# INSTRUCTIONS TO FOLLOW
Every entry below must be repeated exactly; skip the pictures.

*** Opening of INPUT FOR THIS TASK ***

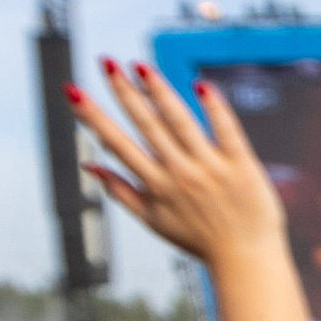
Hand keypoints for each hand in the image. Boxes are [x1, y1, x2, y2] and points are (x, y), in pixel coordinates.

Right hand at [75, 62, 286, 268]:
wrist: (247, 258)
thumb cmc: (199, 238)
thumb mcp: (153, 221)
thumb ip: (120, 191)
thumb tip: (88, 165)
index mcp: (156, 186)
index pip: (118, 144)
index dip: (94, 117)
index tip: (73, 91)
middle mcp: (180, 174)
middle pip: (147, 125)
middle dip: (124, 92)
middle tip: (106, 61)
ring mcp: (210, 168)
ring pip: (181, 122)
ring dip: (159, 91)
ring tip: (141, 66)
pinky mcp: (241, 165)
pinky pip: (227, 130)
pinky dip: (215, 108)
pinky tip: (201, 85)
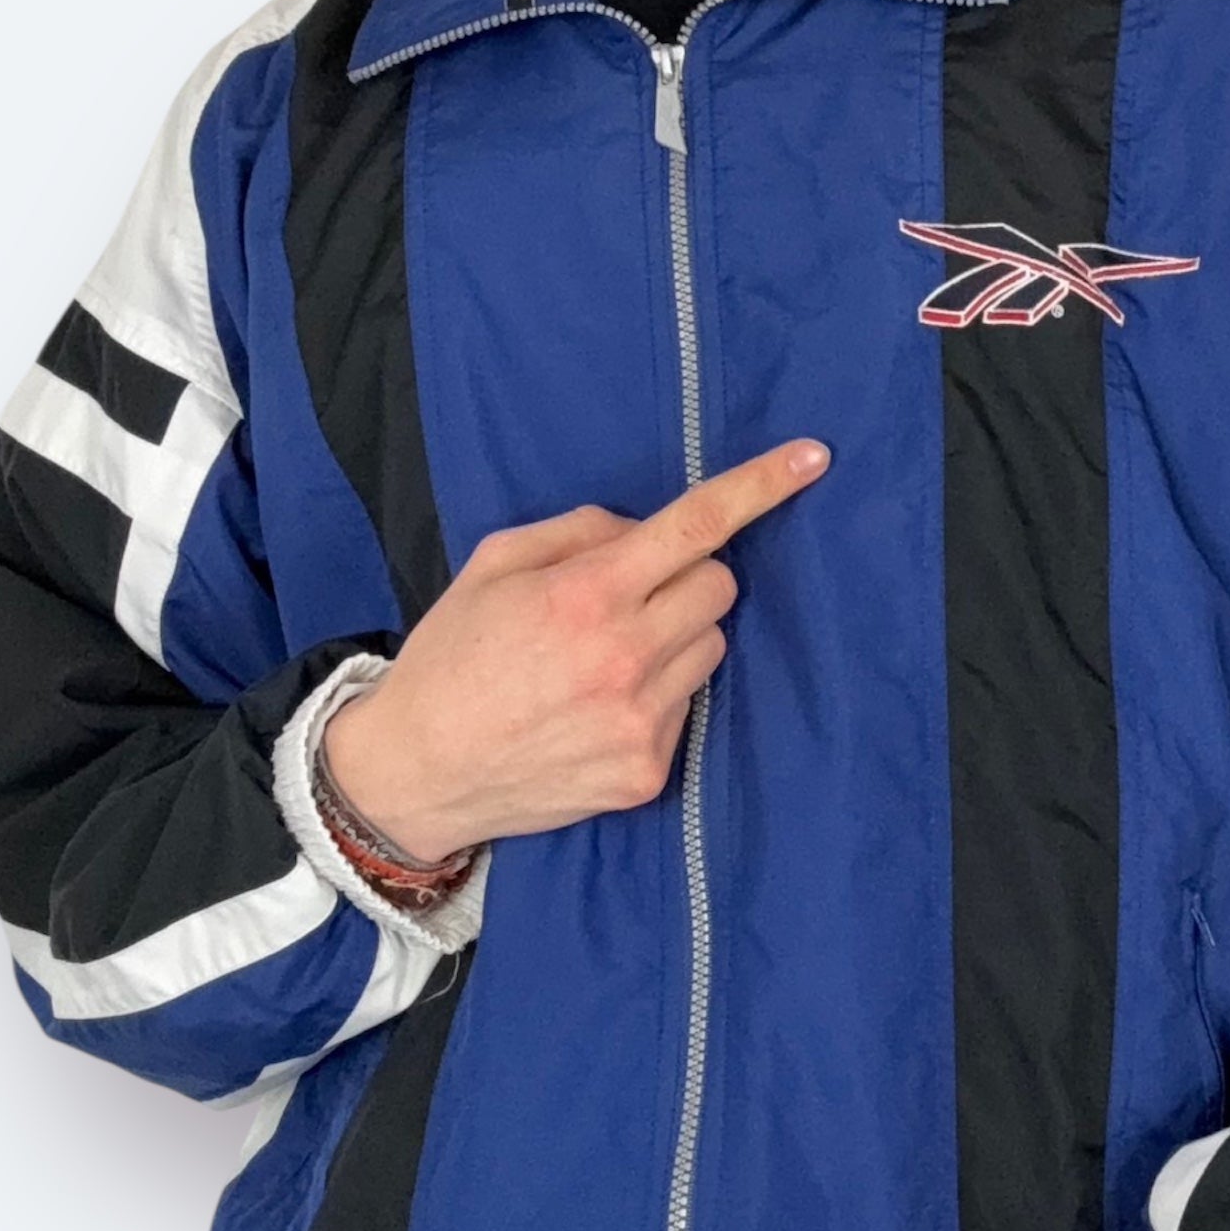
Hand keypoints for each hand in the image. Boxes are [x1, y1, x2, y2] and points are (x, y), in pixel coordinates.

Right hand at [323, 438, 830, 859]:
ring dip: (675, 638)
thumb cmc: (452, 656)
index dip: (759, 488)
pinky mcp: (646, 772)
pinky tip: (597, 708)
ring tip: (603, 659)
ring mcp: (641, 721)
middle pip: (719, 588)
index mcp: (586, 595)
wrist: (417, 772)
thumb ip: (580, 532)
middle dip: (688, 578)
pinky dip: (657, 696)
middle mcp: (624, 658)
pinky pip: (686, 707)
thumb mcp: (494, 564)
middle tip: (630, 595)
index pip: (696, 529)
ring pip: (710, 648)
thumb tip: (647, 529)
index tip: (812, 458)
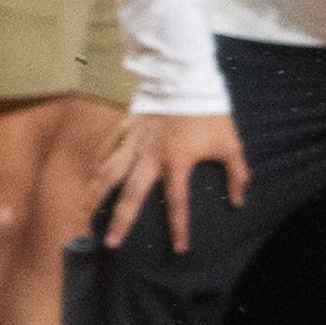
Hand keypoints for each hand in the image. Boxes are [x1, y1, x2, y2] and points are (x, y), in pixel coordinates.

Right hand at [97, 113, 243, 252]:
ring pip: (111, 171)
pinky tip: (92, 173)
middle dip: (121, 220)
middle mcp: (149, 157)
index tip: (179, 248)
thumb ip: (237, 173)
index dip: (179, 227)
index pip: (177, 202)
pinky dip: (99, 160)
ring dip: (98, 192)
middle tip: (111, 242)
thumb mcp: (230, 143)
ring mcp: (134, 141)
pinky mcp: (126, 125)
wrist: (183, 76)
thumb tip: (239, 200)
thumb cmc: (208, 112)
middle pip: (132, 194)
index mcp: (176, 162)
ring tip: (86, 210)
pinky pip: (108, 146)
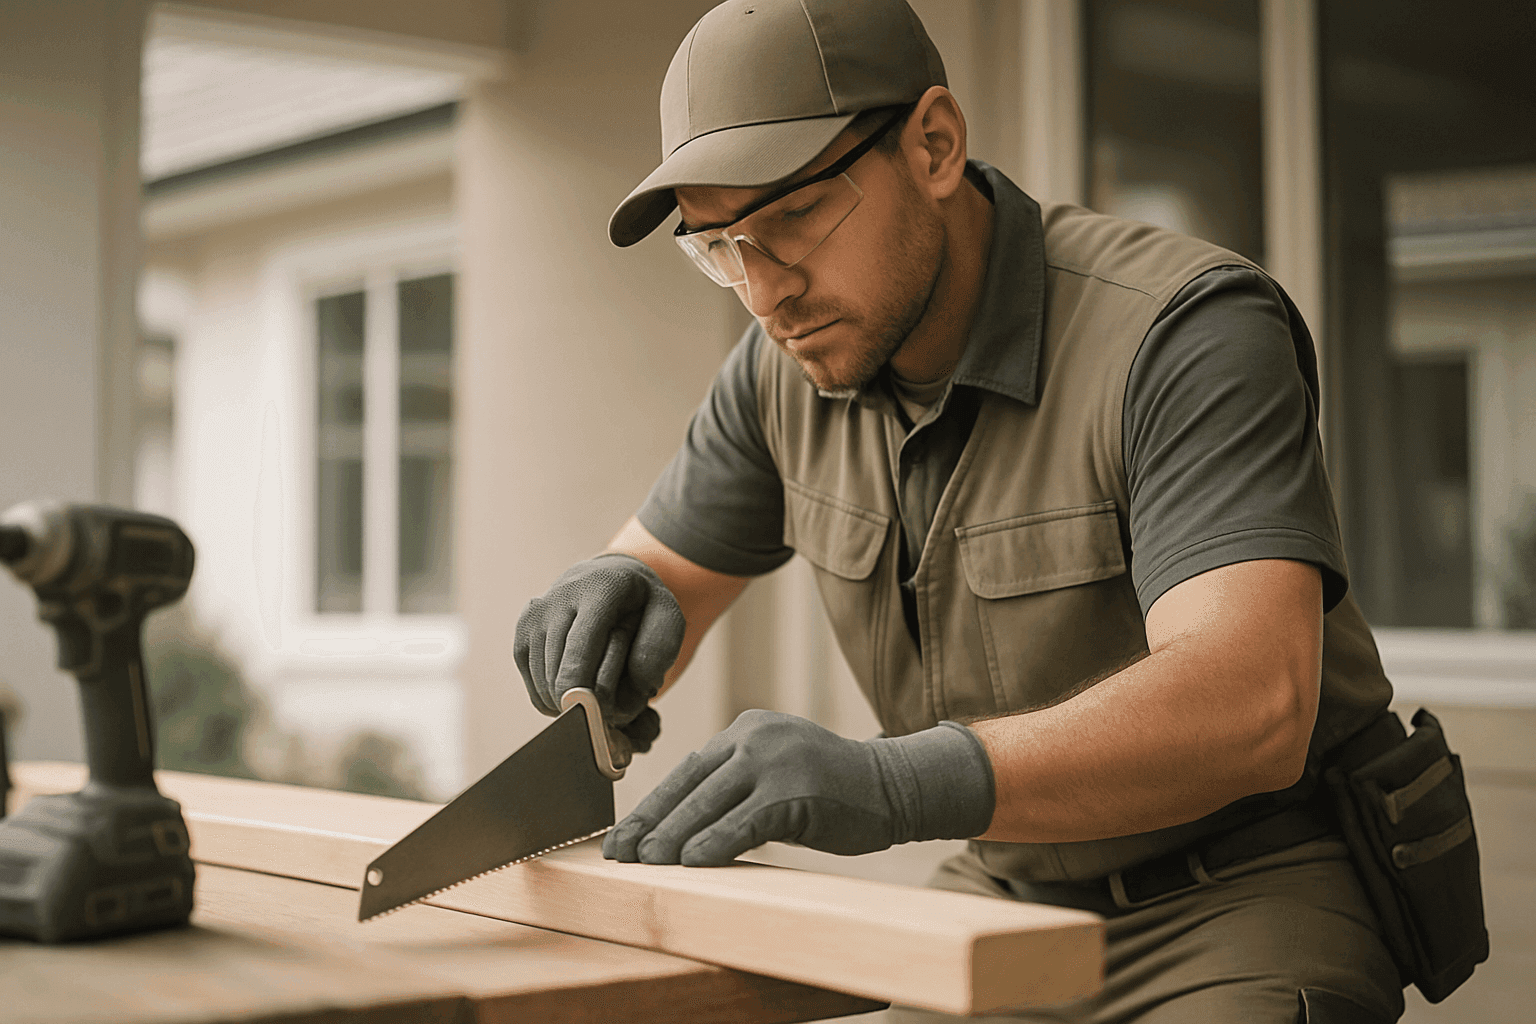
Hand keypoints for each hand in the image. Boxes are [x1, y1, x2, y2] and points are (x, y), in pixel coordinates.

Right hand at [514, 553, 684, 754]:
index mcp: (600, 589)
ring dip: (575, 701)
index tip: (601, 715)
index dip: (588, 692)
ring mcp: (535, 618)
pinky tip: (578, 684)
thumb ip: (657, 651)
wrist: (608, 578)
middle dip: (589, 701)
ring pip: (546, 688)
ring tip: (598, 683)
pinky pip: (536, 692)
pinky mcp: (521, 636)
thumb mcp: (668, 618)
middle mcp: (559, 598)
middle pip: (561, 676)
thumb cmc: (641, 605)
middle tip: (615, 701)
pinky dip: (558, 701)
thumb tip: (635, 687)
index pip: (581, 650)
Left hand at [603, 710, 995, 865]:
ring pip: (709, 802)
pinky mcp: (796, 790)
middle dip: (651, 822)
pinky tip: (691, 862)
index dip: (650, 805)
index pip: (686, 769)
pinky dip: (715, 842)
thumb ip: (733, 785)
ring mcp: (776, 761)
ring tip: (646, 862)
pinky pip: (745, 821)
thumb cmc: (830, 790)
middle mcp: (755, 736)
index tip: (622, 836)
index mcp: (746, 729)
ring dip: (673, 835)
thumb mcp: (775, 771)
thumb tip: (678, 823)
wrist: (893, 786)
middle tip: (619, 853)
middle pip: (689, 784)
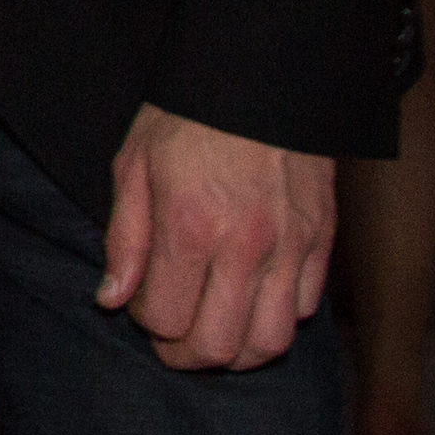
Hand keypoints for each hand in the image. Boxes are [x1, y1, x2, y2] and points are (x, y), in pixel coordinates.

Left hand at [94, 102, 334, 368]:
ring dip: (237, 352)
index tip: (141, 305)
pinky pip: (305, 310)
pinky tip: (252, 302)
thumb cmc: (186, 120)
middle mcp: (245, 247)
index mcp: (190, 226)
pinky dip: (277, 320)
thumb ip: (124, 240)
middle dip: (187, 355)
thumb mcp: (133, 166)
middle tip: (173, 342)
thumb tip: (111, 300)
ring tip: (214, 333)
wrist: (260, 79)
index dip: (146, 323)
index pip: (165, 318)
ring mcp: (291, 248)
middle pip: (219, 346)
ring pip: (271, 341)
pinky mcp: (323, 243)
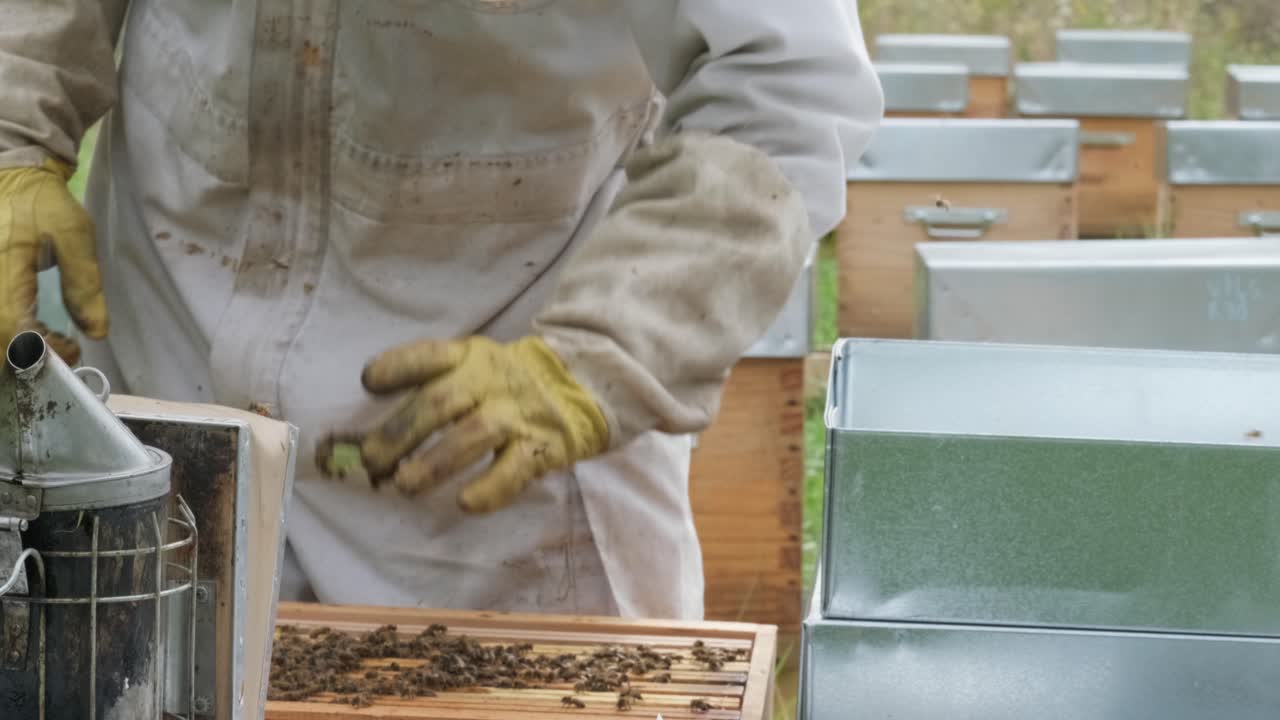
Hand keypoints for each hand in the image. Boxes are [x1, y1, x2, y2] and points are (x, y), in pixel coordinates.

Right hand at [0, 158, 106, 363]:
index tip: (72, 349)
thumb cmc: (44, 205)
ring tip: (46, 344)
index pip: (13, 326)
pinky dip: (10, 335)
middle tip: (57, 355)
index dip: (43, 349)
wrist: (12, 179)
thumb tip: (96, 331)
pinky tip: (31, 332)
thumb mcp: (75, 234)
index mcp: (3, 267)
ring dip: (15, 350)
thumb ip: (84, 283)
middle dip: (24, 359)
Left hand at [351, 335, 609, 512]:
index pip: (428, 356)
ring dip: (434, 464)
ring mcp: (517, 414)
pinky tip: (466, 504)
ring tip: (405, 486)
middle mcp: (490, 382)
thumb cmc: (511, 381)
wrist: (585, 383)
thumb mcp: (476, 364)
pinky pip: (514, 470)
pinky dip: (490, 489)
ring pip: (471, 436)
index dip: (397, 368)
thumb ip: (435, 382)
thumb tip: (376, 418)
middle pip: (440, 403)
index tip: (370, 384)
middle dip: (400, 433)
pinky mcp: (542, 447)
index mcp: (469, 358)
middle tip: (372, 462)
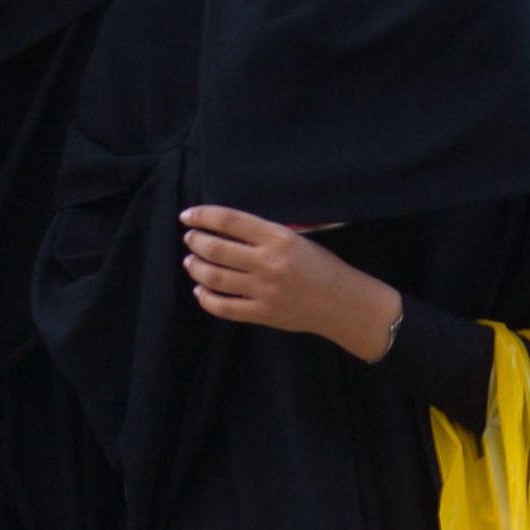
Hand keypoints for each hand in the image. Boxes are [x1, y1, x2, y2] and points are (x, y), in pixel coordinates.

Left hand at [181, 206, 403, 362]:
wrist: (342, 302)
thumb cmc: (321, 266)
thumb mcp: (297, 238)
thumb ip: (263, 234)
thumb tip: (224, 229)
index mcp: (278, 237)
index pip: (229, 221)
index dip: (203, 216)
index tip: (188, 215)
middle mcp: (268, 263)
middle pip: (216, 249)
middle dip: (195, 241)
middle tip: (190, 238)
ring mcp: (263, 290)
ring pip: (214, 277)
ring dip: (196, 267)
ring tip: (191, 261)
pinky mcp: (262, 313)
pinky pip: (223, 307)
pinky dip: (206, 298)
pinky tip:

*** Close of INPUT FOR THIS TASK ***

# EXERCISE OUTPUT
Hand keypoints for each hand in the image. Boxes are [x1, y1, x2, y2] and points are (x, y), in pixel coordinates.

Right hand at [75, 62, 286, 268]:
wrist: (247, 258)
thumb cmc: (199, 238)
thumb mcp: (153, 221)
thumb ip: (120, 191)
thumb tip: (88, 165)
index mcp: (156, 186)
index pip: (118, 144)
index dip: (94, 117)
index tip: (73, 91)
middle mcp: (180, 174)
middle pip: (147, 125)
middle dip: (124, 92)
middle tip: (106, 61)
ring mcp: (210, 168)
ring pip: (181, 122)
ring dip: (159, 91)
ring tip: (141, 66)
pinky mcp: (241, 165)
pinky pip: (227, 130)
pinky dip: (215, 108)
pinky tip: (201, 85)
Hand keypoints for each hand in the image. Boxes are [x1, y1, x2, y2] and points are (x, y), in pixel coordinates.

Right hand at [323, 438, 830, 859]:
ring dip: (675, 638)
thumb cmc: (452, 656)
index dip: (759, 488)
pinky mcp: (646, 772)
pinky tip: (597, 708)
ring tip: (603, 659)
ring mcp: (641, 721)
middle pip: (719, 588)
index mcp: (586, 595)
wrist: (417, 772)
thumb ip: (580, 532)
middle dip: (688, 578)
pinky dip: (657, 696)
middle mcp: (624, 658)
pinky pip: (686, 707)
thumb mcp: (494, 564)
middle tip: (630, 595)
index pip: (696, 529)
ring pip: (710, 648)
thumb tip: (647, 529)
index tip: (812, 458)
Hand keypoints for each hand in the image. Boxes are [x1, y1, x2, y2] and points are (x, y), in pixel coordinates.

Right hand at [97, 113, 243, 252]:
ring pip: (111, 171)
pinky tip: (92, 173)
middle dip: (121, 220)
middle mcp: (149, 157)
index tip: (179, 248)
thumb ip: (237, 173)
index dip: (179, 227)
index pip: (177, 202)
pinky dip: (99, 160)
ring dip: (98, 192)
middle tip: (111, 242)
thumb mcp: (230, 143)
ring mcp: (134, 141)
pinky mcp: (126, 125)
wrist: (183, 76)
thumb tip: (239, 200)
thumb cmc: (208, 112)
middle pip: (132, 194)
index mcp: (176, 162)
ring tip: (86, 210)
pinky pip: (108, 146)
Hand keypoints for each hand in the image. Boxes are [x1, y1, x2, y2] and points are (x, y), in pixel coordinates.

Right hand at [514, 553, 684, 754]:
index mcp: (600, 589)
ring dip: (575, 701)
index tip: (601, 715)
index dip: (588, 692)
ring mcp: (535, 618)
pinky tip: (578, 684)
thumb ip: (657, 651)
wrist: (608, 578)
middle dip: (589, 701)
ring pip: (546, 688)
ring tip: (598, 683)
pinky pip: (536, 692)
pinky mcp: (521, 636)
thumb mcp: (668, 618)
middle mcp: (559, 598)
middle pip: (561, 676)
thumb cmc: (641, 605)
middle tip: (615, 701)
pinky dip: (558, 701)
thumb tip: (635, 687)
index pip: (581, 650)
Left hand at [603, 710, 995, 865]:
ring pip: (709, 802)
pinky mcp: (796, 790)
middle dip: (651, 822)
pinky tip: (691, 862)
index dip: (650, 805)
index pip: (686, 769)
pinky dip: (715, 842)
thumb ip: (733, 785)
ring mcp: (776, 761)
ring tip: (646, 862)
pinky pip: (745, 821)
thumb cmc: (830, 790)
middle mcp: (755, 736)
index tip: (622, 836)
index mcp: (746, 729)
ring dip: (673, 835)
thumb mcp: (775, 771)
thumb tip: (678, 823)
wrist: (893, 786)
middle tip: (619, 853)
middle pip: (689, 784)
Hand keypoints for each hand in the image. Boxes are [x1, y1, x2, y2] and points are (x, y), in pixel coordinates.

Left hand at [94, 102, 334, 368]:
ring dip: (237, 352)
index tip: (141, 305)
pinky pip: (305, 310)
pinky tip: (252, 302)
thumb cmc: (186, 120)
middle mcp: (245, 247)
index mcp: (190, 226)
pinky dip: (277, 320)
thumb ip: (124, 240)
middle dip: (187, 355)
thumb mcp: (133, 166)
middle tip: (173, 342)
thumb tip: (111, 300)
ring tip: (214, 333)
wrist: (260, 79)
index dip: (146, 323)
index pip: (165, 318)
ring mcp: (291, 248)
middle pip: (219, 346)
ring pip: (271, 341)
pinky mcp: (323, 243)
Hand keypoints for each hand in the image. Boxes are [x1, y1, x2, y2] and points are (x, y), in pixel coordinates.

Right hand at [0, 158, 106, 363]:
index tip: (72, 349)
thumb cmc: (44, 205)
ring tip: (46, 344)
index pip: (13, 326)
pinky dip: (10, 335)
middle tip: (57, 355)
index dip: (43, 349)
wrist: (12, 179)
thumb tip: (96, 331)
pinky tip: (31, 332)
thumb mcp: (75, 234)
index mcp: (3, 267)
ring dip: (15, 350)
thumb ip: (84, 283)
middle dip: (24, 359)
Left hand at [351, 335, 609, 512]:
index pip: (428, 356)
ring dip: (434, 464)
ring mcp: (517, 414)
pinky tip: (466, 504)
ring tip: (405, 486)
middle mcp: (490, 382)
thumb cmc: (511, 381)
wrist: (585, 383)
thumb mcp: (476, 364)
pinky pip: (514, 470)
pinky dip: (490, 489)
ring pip: (471, 436)
index dip: (397, 368)
thumb ip: (435, 382)
thumb tip: (376, 418)
middle pip: (440, 403)
index tip: (370, 384)
middle dip: (400, 433)
pinky mcp: (542, 447)
index mcp: (469, 358)
middle tip: (372, 462)
Hand keypoints for each hand in the image. Boxes are [x1, y1, x2, y2] and points are (x, y), in pixel coordinates.

Left hand at [181, 206, 403, 362]:
wrist: (342, 302)
thumb cmc: (321, 266)
thumb mcp: (297, 238)
thumb ip: (263, 234)
thumb tip: (224, 229)
index mcp: (278, 237)
index pip: (229, 221)
index dip: (203, 216)
index tip: (188, 215)
middle mcp: (268, 263)
middle pip: (216, 249)
middle dip: (195, 241)
middle tip: (190, 238)
ring mcp: (263, 290)
ring pip: (214, 277)
ring dip: (196, 267)
ring tip: (191, 261)
pinky mcp: (262, 313)
pinky pip: (223, 307)
pinky dip: (206, 298)
pinky tip:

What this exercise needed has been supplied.